Ünal, Yeni Şafak'taki yazısında, "Erdoğan 21 yıldır kesintisiz ülkeyi idare ediyor. Hem de ne ülke! Bir ateş çemberinin tam merkezinde. Keskin toplumsal fay hatları var. Kahramanları kadar hainleriyle de meşhur. Güç odaklarının av sahası. Terör örgütlerinin hedefi. Tarih içinde katmerlenmiş yoksulluk, ihmal, bakımsızlık, ilgisizlik, savaşlar, çatışmalar, kayıplar, bencillik, hırs… 21 yıldır hepsiyle ve daha fazlasıyla baş etmeye çalışıyor Erdoğan. Yüzyıllardır birikerek gelmiş nice sorunu çözmenin mücadelesini veriyor. Erdoğan çok ağır bir yük taşıyor. Kendi hayatından, ailesinden, sağlığından, can güvenliğinden fedakârlıkta bulunarak bu yükün altına giriyor. Herkes taşıyamaz o yükü. Taşısa bile, bu kadar uzun süre taşıyamaz, bu kadar dikkatle, rikkatle taşıyamaz" düşüncesini dile getirdi.
Ünal, şu ifadeleri kullandı:
"Kendinizi şöyle bir anlığına Erdoğan’ın yerine koyun. Ama makam aracındaki, makam koltuğundaki, meydanlardaki ya da zafer akşamı parti balkonundaki Erdoğan’ın değil; terör örgütlerinin, istihbarat örgütlerinin, çıkarları, rantları zedelenen şer odaklarının, batıl ideolojileri ile gözleri kararmış fanatiklerin, fasıkların, münafıkların, hainlerin hedefi olan Erdoğan’ın, çocukları neredeyse babasız büyümüş Erdoğan’ın, varlığını inancına, ülkesine, milletine adamış bir Erdoğan’ın yerine koyun kendinizi. Ne kadar taşıyabilirsiniz bu yükü? Ne kadar tahammül edebilirsiniz bu sorumluluğa, riske, tehlikeye, fedakârlığa? Erdoğan’ın, bir insan ve bir kul olarak hatalarını görenler, kimi zaman işte bu büyük resmi ıskalayıp detaylara takılıyorlar. Kırılıyor, küsüyor, darılıyor, gönül koyuyorlar.

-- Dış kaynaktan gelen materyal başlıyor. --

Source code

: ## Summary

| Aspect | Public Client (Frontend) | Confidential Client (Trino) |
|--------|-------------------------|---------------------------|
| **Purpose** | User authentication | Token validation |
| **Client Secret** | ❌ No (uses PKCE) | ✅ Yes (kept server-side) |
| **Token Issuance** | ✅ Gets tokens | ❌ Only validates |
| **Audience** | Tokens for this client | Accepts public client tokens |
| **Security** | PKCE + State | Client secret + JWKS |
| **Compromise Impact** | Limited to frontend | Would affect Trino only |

Burada kalıp, sandığa gitmeye, oy vermeye tereddüt edenler de var. İşte onların, 14 Mayıs günü, küçük meseleleri bir kenara koyup, büyük meseleyi vicdan terazilerinde tartacaklarına eminim. Sizi kırdılar, küstürdüler, uzaklaştırdılar, canınızı sıktılar. Eyvallah. Haklısınız. Çok haklısınız. Ama vereceğiniz ceza ile cürüm arasında hakkaniyetli bir oran olduğuna emin misiniz?"